Förderung junger Architektinnen und Architekten

Summerschool

Seit Jahren unterstützt die Eternit (Schweiz) AG die Ausbildung und Förderung junger Architektinnen und Architekten. In Fortführung dieser Tradition entstand in enger Kooperation mit der ETH Zürich die Eternit Summerschool. Als Teil der Architekturausbildung wird das zweiwöchige Seminar als offizielle Studienleistung anerkannt.

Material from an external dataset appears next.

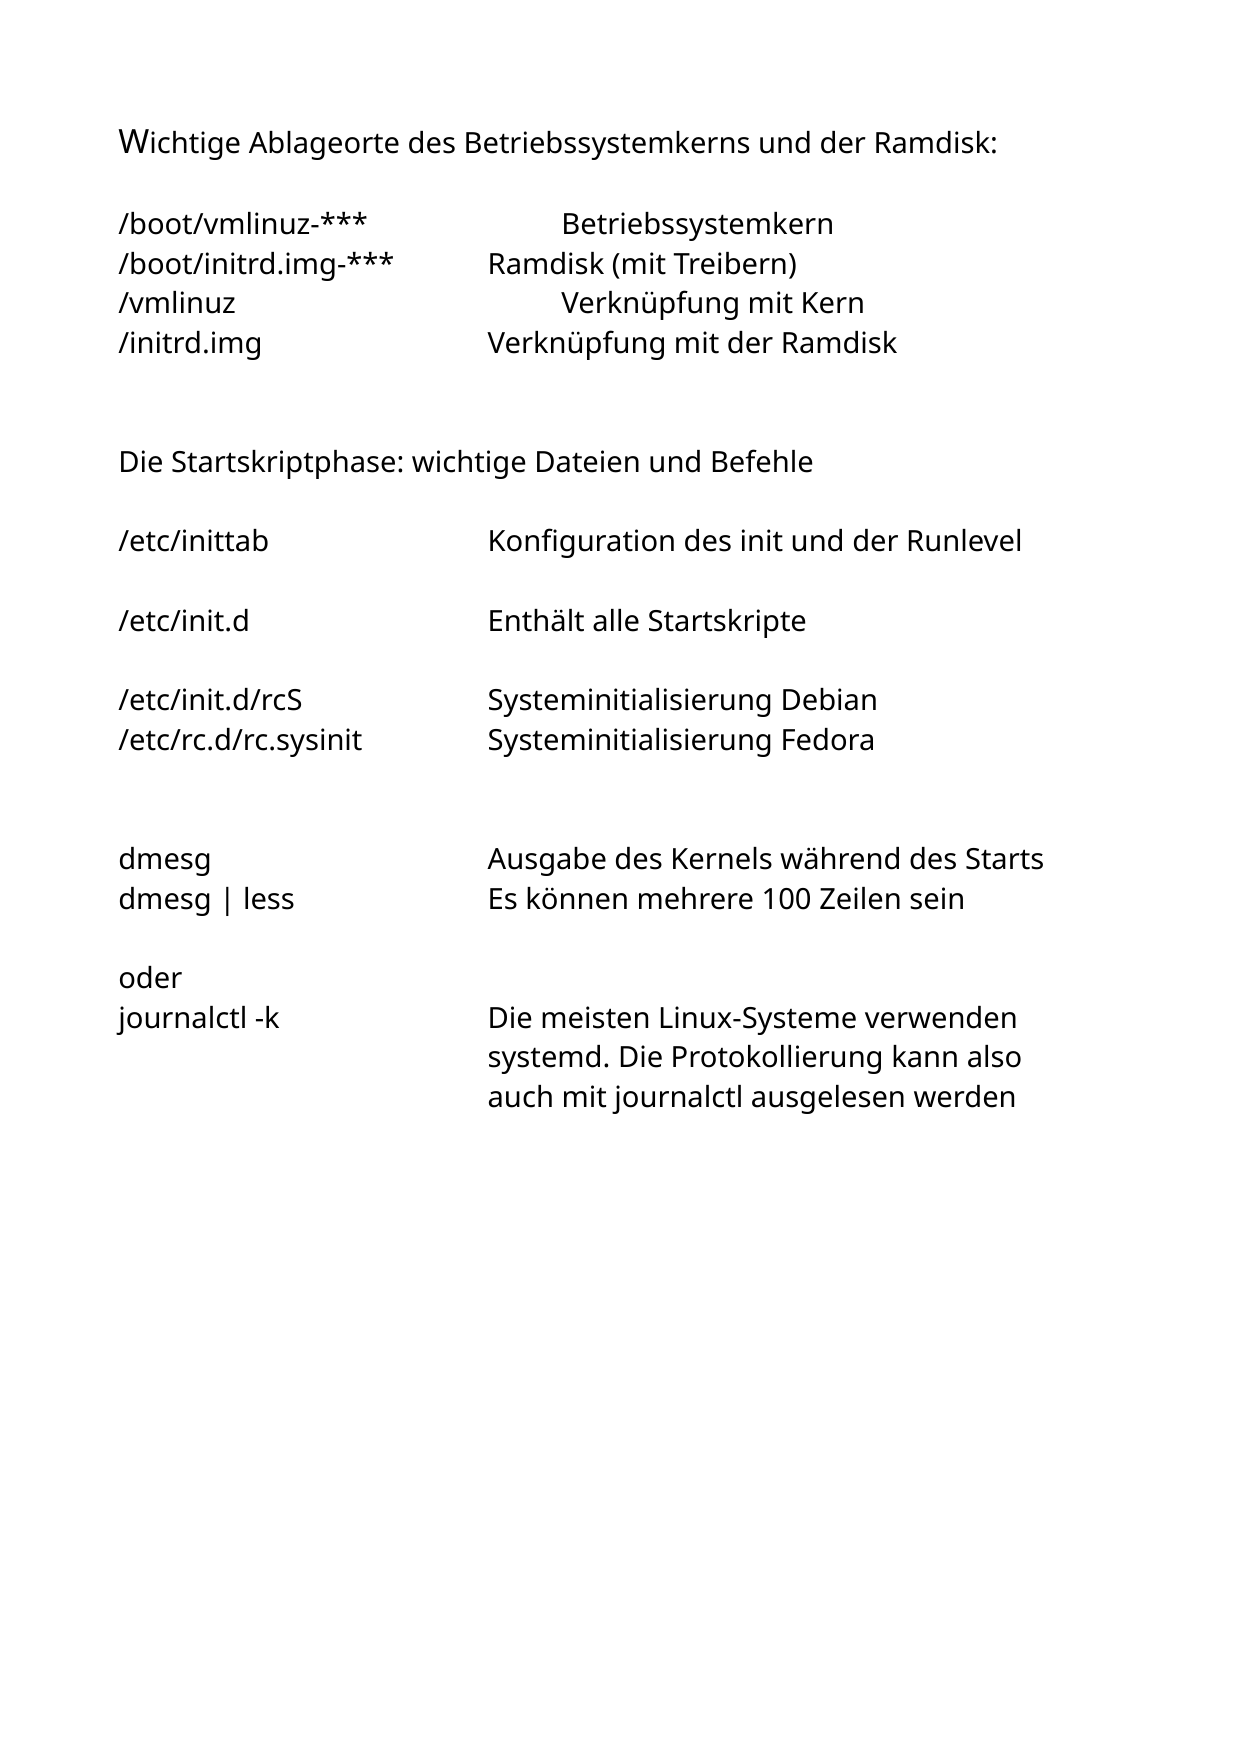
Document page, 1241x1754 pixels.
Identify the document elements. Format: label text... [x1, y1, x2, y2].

text Wichtige Ablageorte des Betriebssystemkerns und der Ramdisk: /boot/vmlinuz-*** Betriebssystemkern /boot/initrd.img-*** Ramdisk (mit Treibern) /vmlinuz Verknüpfung mit Kern /initrd.img Verknüpfung mit der Ramdisk Die Startskriptphase: wichtige Dateien und Befehle /etc/inittab Konfiguration des init und der Runlevel /etc/init.d Enthält alle Startskripte /etc/init.d/rcS Systeminitialisierung Debian /etc/rc.d/rc.sysinit Systeminitialisierung Fedora dmesg Ausgabe des Kernels während des Starts dmesg | less Es können mehrere 100 Zeilen sein oder journalctl -k Die meisten Linux-Systeme verwenden systemd. Die Protokollierung kann also auch mit journalctl ausgelesen werden [118, 118, 1122, 1116]
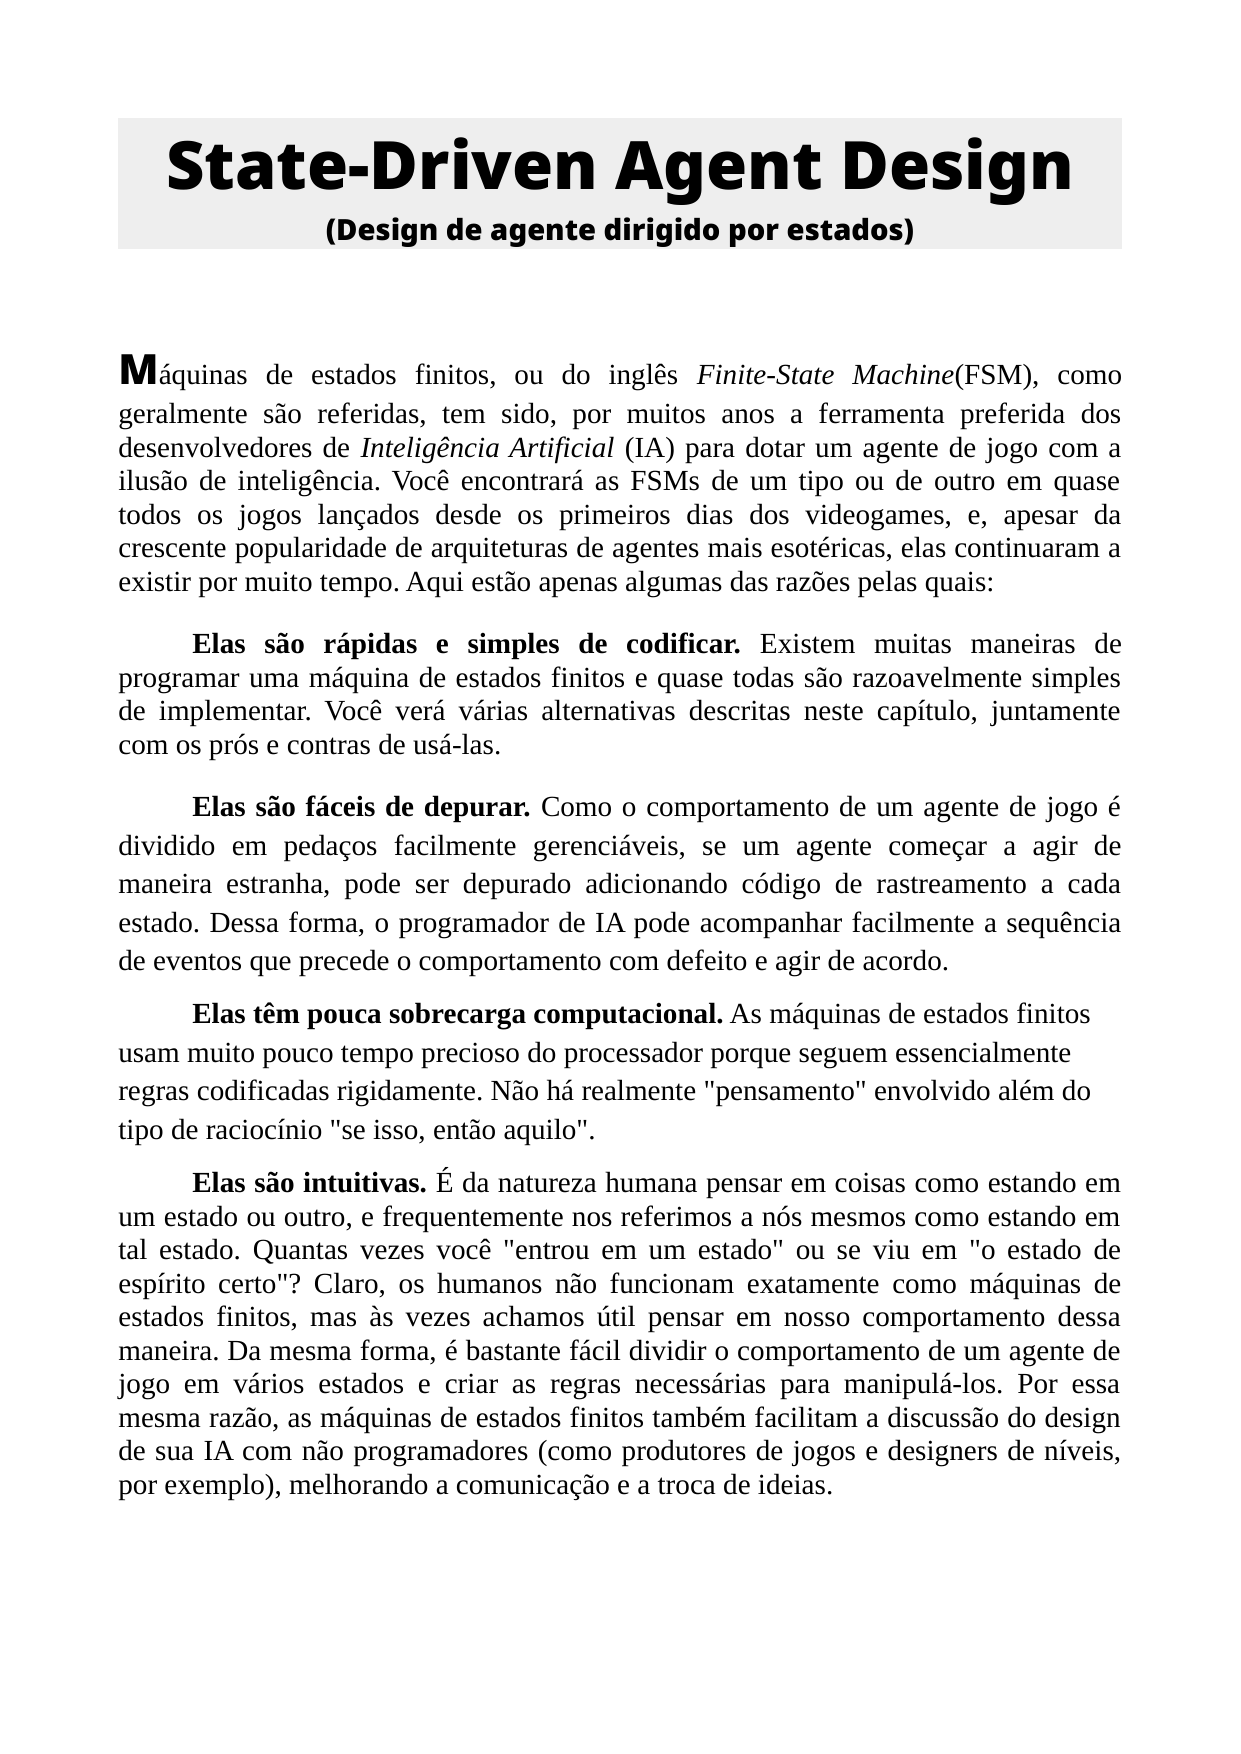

Bei jeder Summerschool wird der Fokus auf ein aktuelles Thema gerichtet, das sich auf interessante Fragestellungen in Architektur und Gesellschaft bezieht. Die Studenten sollen dabei angeregt werden, sich mit ihrer Stellung und Verantwortung als Architekten mit sozialen, politischen und ökonomischen Herausforderungen unserer Zeit auseinanderzusetzen.

 

2015

«Robotic Wire Cutting»

summerschool 2015

Im Spätsommer 2015 legte die Eternit Summerschool mit „Robotic Wire Cutting“ den Fokus auf die Entwicklung und Produktion von neuartigen Fassadentypen. Die Summerschool 2015 wurde in Zusammenarbeit mit dem ETH-Lehrstuhl „Architecture and Digital Fabrication“ durchgeführt und hatte das Ziel, das architektonische Potenzial von automatisiertem Schneiden zu untersuchen. Die Studierenden haben mithilfe von programmierten Robotern dreidimensionale Formen aus Polystyrenblöcken geschnitten. Diese Formen waren die Grundlage, um Fassadenplatten aus Zementkomposit herzustellen. Abschliessend bauten die Studierenden mit den selbst fabrizierten Platten einen Wand-Prototypen. Die Teilnehmerinnen und Teilnehmer haben sich in der Eternit Summerschool 2015 grosses Wissen über die digitale Fabrikation angeeignet und validierten ihre Untersuchungen in einem 1:1-Modell. 

 

2013

«Empower Shack»

summerschool empower shack

2013 stellte die Eternit Summerschool mit „Empower Shack“ das Wohnen und Leben in südafrikanischen Townships in den Mittelpunkt, dieses Mal in Zusammenarbeit mit Prof. Alfredo Brillembourg und Prof. Hubert Klumpner vom ETH-Lehrstuhl „Architecture and Urban Design“. Basierend auf einem realen Grundstück in Khayelitsha, dem drittgrössten Township Südafrikas, wurde während der Summerschool ein Prototyp eines Low-Cost-Hauses entwickelt. Ziel war es, den Bewohnern ein bescheidenes, aber würdiges und auf ihre individuellen Ansprüche ausgerichtetes Heim zu bieten, das sowohl in ökonomischer als auch in ökologischer Hinsicht überzeugt. Auch die städtebauliche Perspektive musste berücksichtigt werden: Das Haus ist in der Lage, qualitätsvolle Räume zu bilden, Sicherheit zu gewährleisten und auf unterschiedliche Umgebungen zu reagieren.

 

 

2011

«Landwirtschaft im Kanton Glarus»

Auftakt der Eternit Summerschool machte im Jahr 2011 das Thema „Landwirtschaft im Kanton Glarus“. Zwei Wochen lang setzten sich 25 Architekturstudierende der Professur Spiro für Architektur und Konstruktion vor Ort intensiv mit dem Standort Glarus als Agrar-Kulturraum auseinander und entwickelten mögliche Lösungsansätze. Denn durch den grossen politischen sowie infrastrukturellen und räumlichen Wandel in der Region müssen Neuausrichtungen gesucht, Schwierigkeiten überwunden und Fragen beantwortet werden.

Begleitet wurden sie von ausgewiesenen Experten unterschiedlicher Disziplinen. U.a. von den Agronomen Dr. Christian Flury und Dr. Marco Baltensweiler, Leiter der Abteilung Landwirtschaft für den Kanton Glarus, und den Architekten Prof. Gion A. Caminada, Prof. Florian Nagler sowie Marlene Gujan. Durch die Vertiefung des Themas mittels unterschiedlichster Sichtweisen konnten die Studenten viele interessante Ansätze erarbeiten, die weiterverfolgt werden sollten.